The standards we were focusing on for the reading, TQE’s and discussions can be found here.
When I tell you that these book club discussions I listened into made my heart leap in my chest, I am not being hyperbolic in the slightest. These kids, man. They just amaze me.
Students were demonstrating mastery of so many standards, but also just saying such thoughtful things while connecting with each other. It’s everything I have wanted for this year.
It was not a perfect start, and some kids came to their first discussion with only five pages read, but I saw so many kids start to read when they heard how excited their peers were about their reading.
I had a couple groups of students who I actually had to redirect because they would try to talk about their books when we were working on other tasks in class, or I was giving a lesson. Honestly, I do not even mind that they were being disruptive!
I had one student who is designated as SPED who was reading Monday’s Not Coming* by Tiffany D. Jackson who was having a hard time getting into the book and getting motivated. After her groupmate encouraged her and raved about the book, this student read 100 pages in one day. She shared that this will be the first book she’s read in its entirety in years. Many students have been positively affected, but that one student becoming a reader would have been enough to make it all worth it. Fortunately, this is one of many stories of students finding books they love and finally seeing themselves as readers.
I will not lie and tell you that the organization and logistics were not hard and time consuming and frustrating at times. We had students we couldn’t get in contact with. We had different people, including me, out at different points during that unit for weeks at a time and others on our team had to pick up the slack.
We also had an unprecedented winter storm in Texas that took a week of instruction and rocked many of our staff and colleagues’ lives.
Some students never got their books and some students are still just on page 50 after five weeks of reading.
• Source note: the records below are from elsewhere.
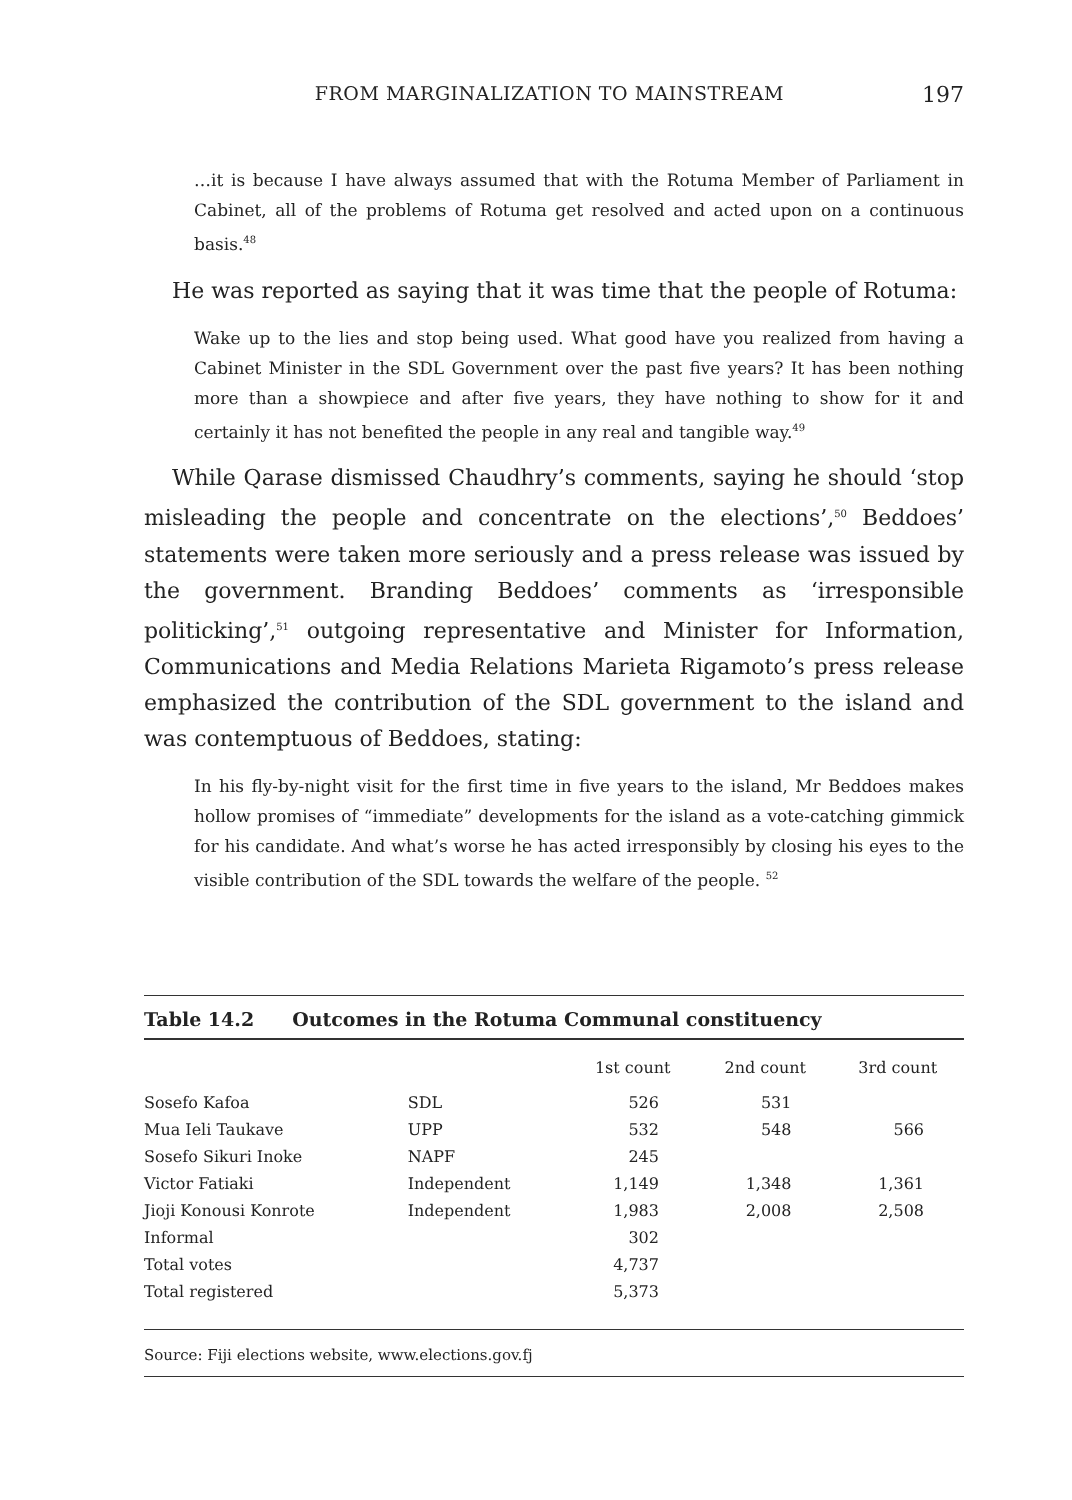FROM MARGINALIZATION TO MAINSTREAM 197
…it is because I have always assumed that with the Rotuma Member of Parliament in Cabinet, all of the problems of Rotuma get resolved and acted upon on a continuous basis.<sup>48</sup>
He was reported as saying that it was time that the people of Rotuma:
Wake up to the lies and stop being used. What good have you realized from having a Cabinet Minister in the SDL Government over the past five years? It has been nothing more than a showpiece and after five years, they have nothing to show for it and certainly it has not benefited the people in any real and tangible way.<sup>49</sup>
While Qarase dismissed Chaudhry’s comments, saying he should ‘stop misleading the people and concentrate on the elections’,<sup>50</sup> Beddoes’ statements were taken more seriously and a press release was issued by the government. Branding Beddoes’ comments as ‘irresponsible politicking’,<sup>51</sup> outgoing representative and Minister for Information, Communications and Media Relations Marieta Rigamoto’s press release emphasized the contribution of the SDL government to the island and was contemptuous of Beddoes, stating:
In his fly-by-night visit for the first time in five years to the island, Mr Beddoes makes hollow promises of “immediate” developments for the island as a vote-catching gimmick for his candidate. And what’s worse he has acted irresponsibly by closing his eyes to the visible contribution of the SDL towards the welfare of the people. <sup>52</sup>
Table 14.2 Outcomes in the Rotuma Communal constituency
| | | 1st count | 2nd count | 3rd count |
| --- | --- | --- | --- | --- |
| Sosefo Kafoa | SDL | 526 | 531 | |
| Mua Ieli Taukave | UPP | 532 | 548 | 566 |
| Sosefo Sikuri Inoke | NAPF | 245 | | |
| Victor Fatiaki | Independent | 1,149 | 1,348 | 1,361 |
| Jioji Konousi Konrote | Independent | 1,983 | 2,008 | 2,508 |
| Informal | | 302 | | |
| Total votes | | 4,737 | | |
| Total registered | | 5,373 | | |
Source: Fiji elections website, www.elections.gov.fj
In addition, we had students dropping other classes three weeks before the end of the quarter grading period and being added to our classes in the middle of book clubs.
It was not perfect, but it is one of the most impactful things I have done in my classroom since I started doing independent reading with my students, and I cannot believe we were able to pull it off during hybrid teaching with everything else we have added to our plates this year.
As my dad would say, “You can do hard things,” and this hard thing was well worth the effort.
*Affiliate link: If you purchase through this link, 3TT gets a little something.
Rebecca Riggs is currently in her 4th year teaching (feels like 10th) at Klein Cain High School in Houston, TX. She loves recommending books! You can find her on Twitter @rebeccalriggs and on Instagram @riggsreaders
Tagged: Book Clubs, growing readers, hard work, pandemic teaching
[…] this video as a mentor text). They taught me new things about how to look at texts during their book clubs. They took on big topics that they felt passionate about and researched them to create a website […]
For the TQE doc any chance we could get access to that? (It links to a schoology site). I’ve done a fair amount of TQE w/ my students and I’m curious to see what others are doing. Thanks for the great post!
I am so sorry the link wasn’t working! Try this one: https://docs.google.com/document/d/17176zdidkoDS8FU0-NIyeX2hlmrdqBqFiTzleN5zYJA/edit?usp=sharing
Also, thank you for the kind feedback!
Cheers! I’m trying book clubs for the first time this year and this really helps.